**** DATA RECORDS ****

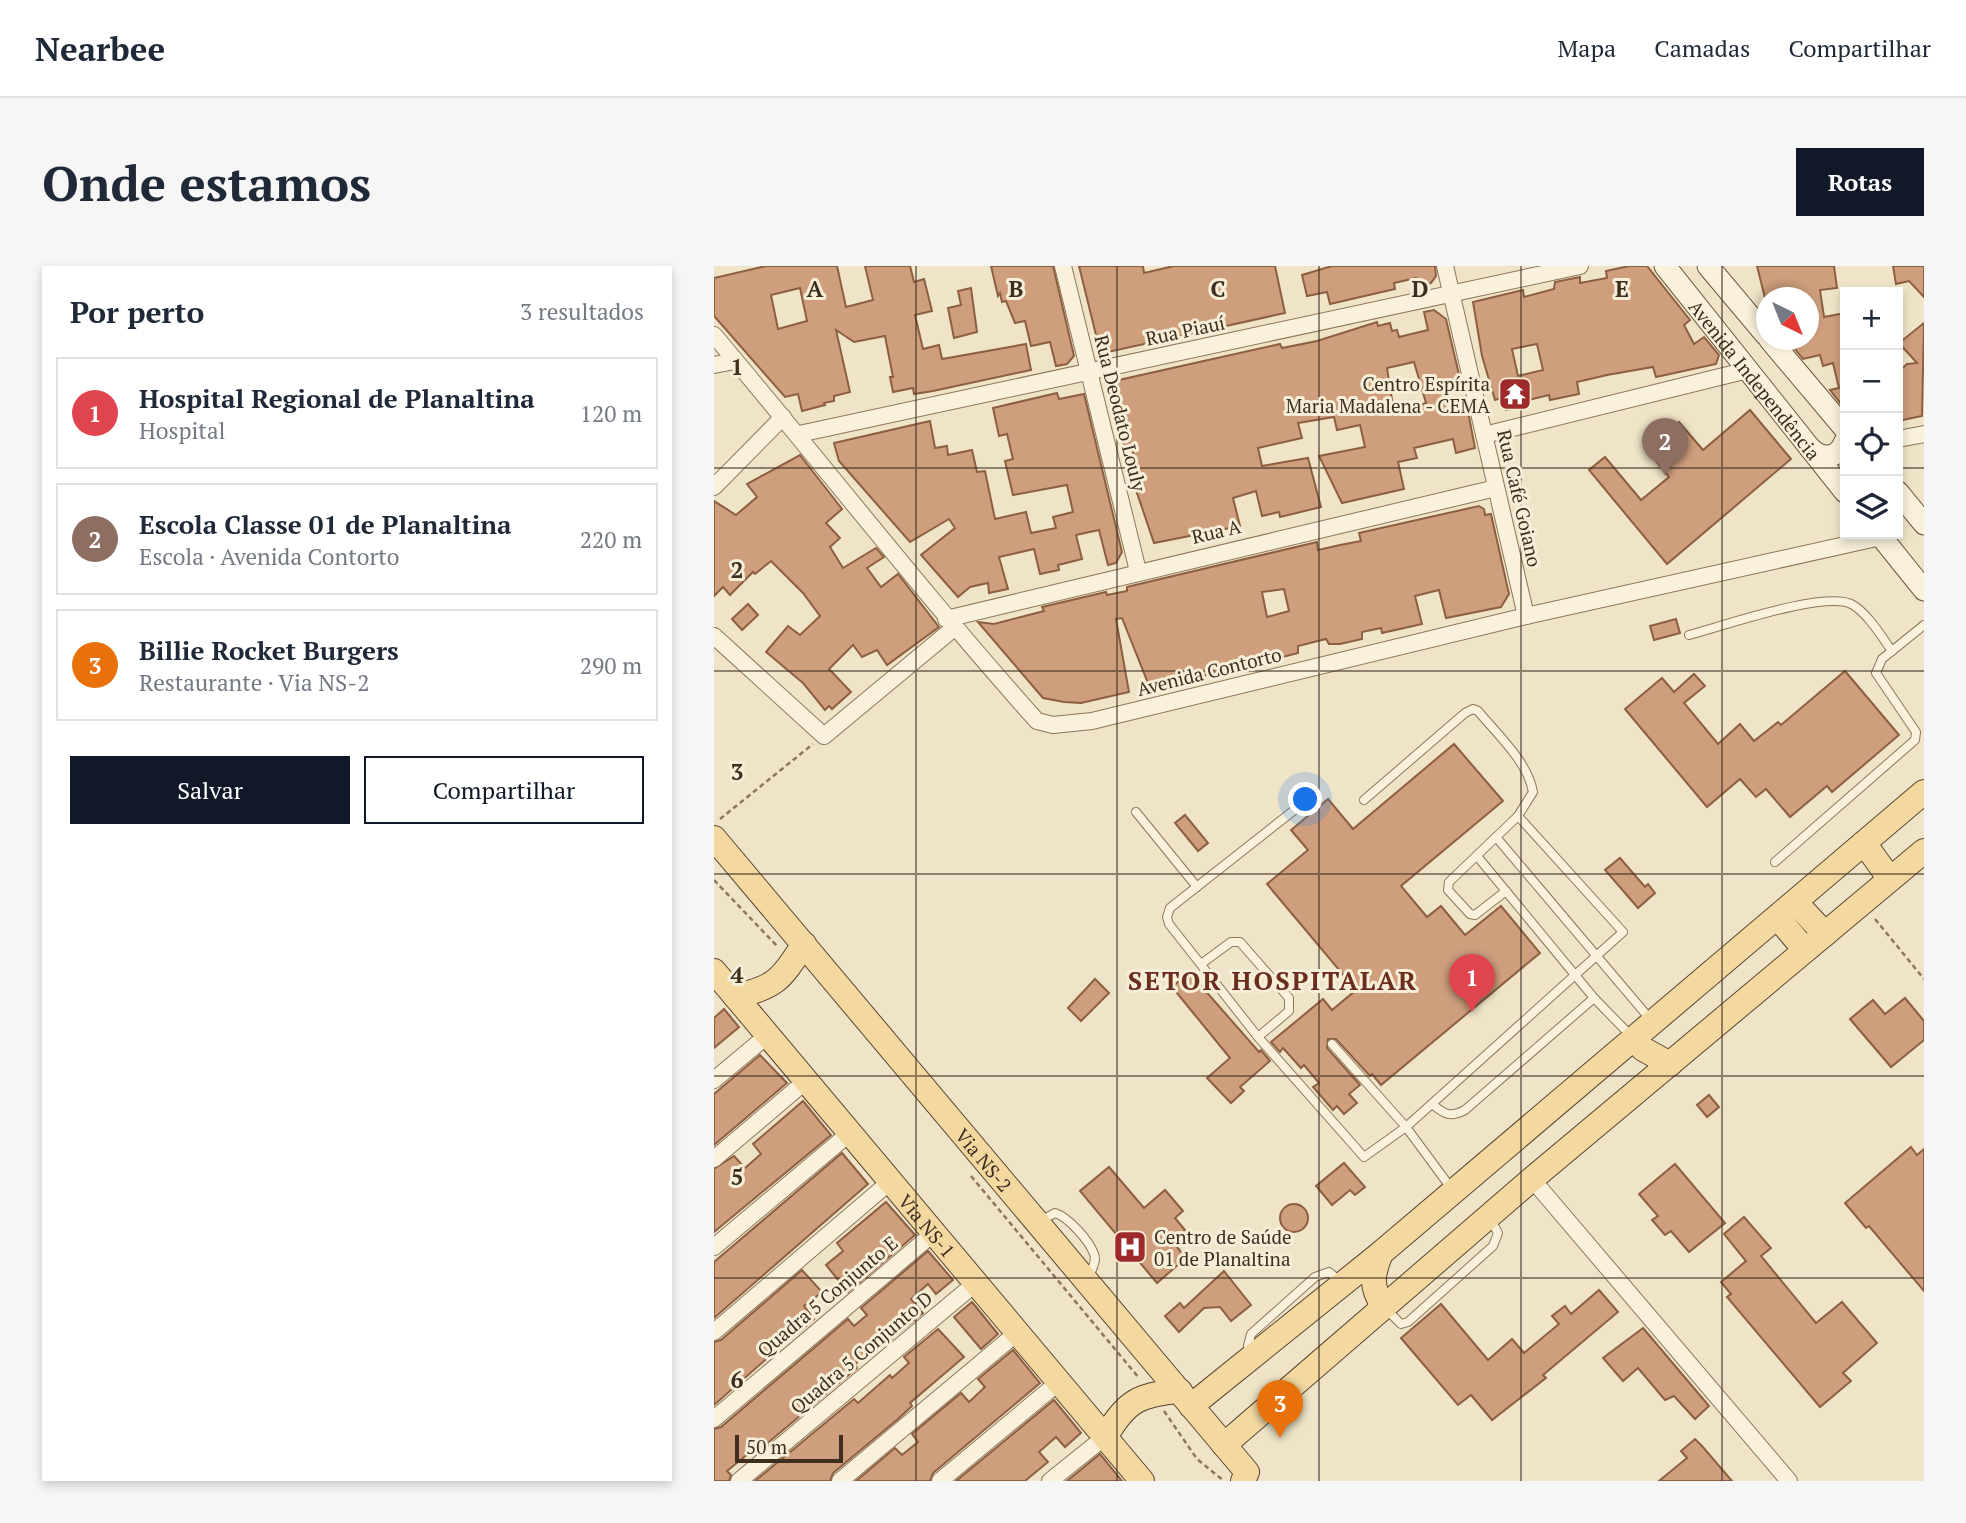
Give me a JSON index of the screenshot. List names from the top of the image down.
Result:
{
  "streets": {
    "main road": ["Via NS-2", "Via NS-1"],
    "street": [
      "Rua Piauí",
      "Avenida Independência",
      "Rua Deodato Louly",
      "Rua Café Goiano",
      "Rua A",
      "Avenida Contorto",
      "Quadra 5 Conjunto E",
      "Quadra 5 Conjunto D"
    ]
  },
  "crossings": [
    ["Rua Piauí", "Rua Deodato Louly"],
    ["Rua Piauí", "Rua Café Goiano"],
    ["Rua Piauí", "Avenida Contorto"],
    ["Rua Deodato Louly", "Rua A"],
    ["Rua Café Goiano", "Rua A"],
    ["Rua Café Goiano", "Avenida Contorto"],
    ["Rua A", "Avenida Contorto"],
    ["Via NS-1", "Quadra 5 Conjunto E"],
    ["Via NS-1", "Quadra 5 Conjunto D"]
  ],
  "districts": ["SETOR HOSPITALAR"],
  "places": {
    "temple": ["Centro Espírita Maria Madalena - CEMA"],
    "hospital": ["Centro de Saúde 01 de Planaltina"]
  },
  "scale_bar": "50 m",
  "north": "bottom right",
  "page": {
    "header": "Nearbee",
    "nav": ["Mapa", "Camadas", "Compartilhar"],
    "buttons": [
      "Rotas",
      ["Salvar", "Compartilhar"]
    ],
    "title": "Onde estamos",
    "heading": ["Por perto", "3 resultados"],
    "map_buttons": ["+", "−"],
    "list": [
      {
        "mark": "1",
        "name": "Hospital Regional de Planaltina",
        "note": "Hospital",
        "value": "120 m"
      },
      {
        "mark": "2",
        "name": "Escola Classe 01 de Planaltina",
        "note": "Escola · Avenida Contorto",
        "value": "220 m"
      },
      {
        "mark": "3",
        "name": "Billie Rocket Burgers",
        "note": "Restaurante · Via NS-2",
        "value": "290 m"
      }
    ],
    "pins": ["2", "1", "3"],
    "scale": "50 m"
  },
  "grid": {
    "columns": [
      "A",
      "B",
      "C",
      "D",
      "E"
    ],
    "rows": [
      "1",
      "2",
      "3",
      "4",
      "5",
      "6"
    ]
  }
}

****

DIRECTIONS:
Filter the records for lines containing the word "Quadra" and copy each one.

OUTPUT OF THE TASK:
      "Quadra 5 Conjunto E",
      "Quadra 5 Conjunto D"
    ["Via NS-1", "Quadra 5 Conjunto E"],
    ["Via NS-1", "Quadra 5 Conjunto D"]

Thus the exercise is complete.